*** Given data Section Begins ***

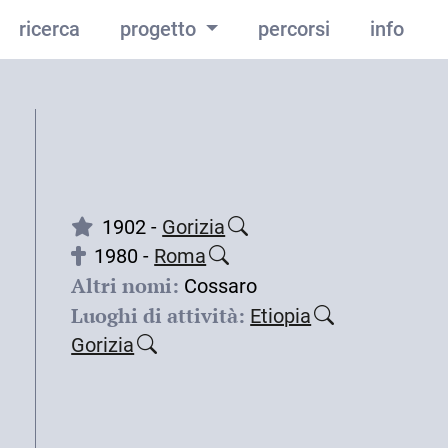
ricerca
progetto
percorsi
info
1902 -
Gorizia
1980 -
Roma
Altri nomi:
Cossaro
Luoghi di attività:
Etiopia
Gorizia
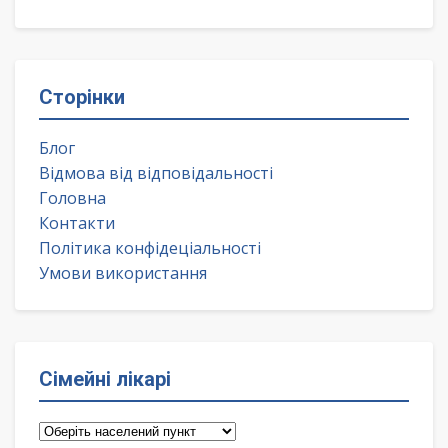
Сторінки
Блог
Відмова від відповідальності
Головна
Контакти
Політика конфідеціальності
Умови використання
Сімейні лікарі
Сімейні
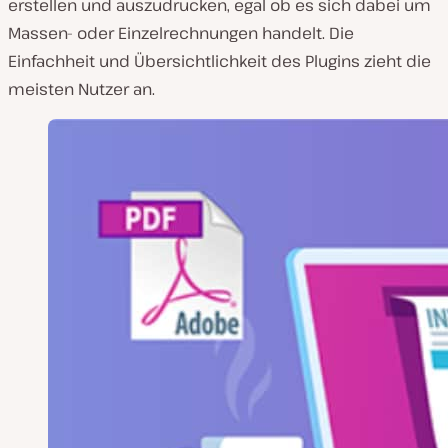
erstellen und auszudrucken, egal ob es sich dabei um
Massen- oder Einzelrechnungen handelt. Die
Einfachheit und Übersichtlichkeit des Plugins zieht die
meisten Nutzer an.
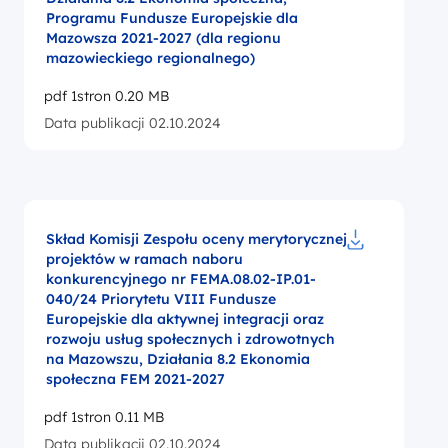
Programu Fundusze Europejskie dla
Mazowsza 2021-2027 (dla regionu
mazowieckiego regionalnego)
pdf 1stron 0.20 MB
Data publikacji 02.10.2024
Skład Komisji Zespołu oceny merytorycznej
projektów w ramach naboru
Pobierz do pl
konkurencyjnego nr FEMA.08.02-IP.01-
040/24 Priorytetu VIII Fundusze
Europejskie dla aktywnej integracji oraz
rozwoju usług społecznych i zdrowotnych
na Mazowszu, Działania 8.2 Ekonomia
społeczna FEM 2021-2027
pdf 1stron 0.11 MB
Data publikacji 02.10.2024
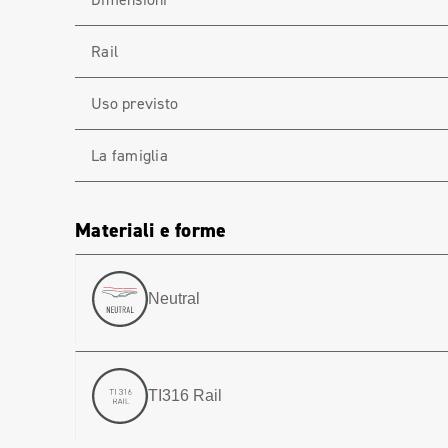
Rail
Uso previsto
La famiglia
Materiali e forme
Neutral
TI316 Rail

*** Given data Section Ends ***

**What is needed**
Gather every line in the listing that contains the word "Europejskie". Only lines with the same capitalization count as matches.

**Answer to this exercise**
Programu Fundusze Europejskie dla
Europejskie dla aktywnej integracji oraz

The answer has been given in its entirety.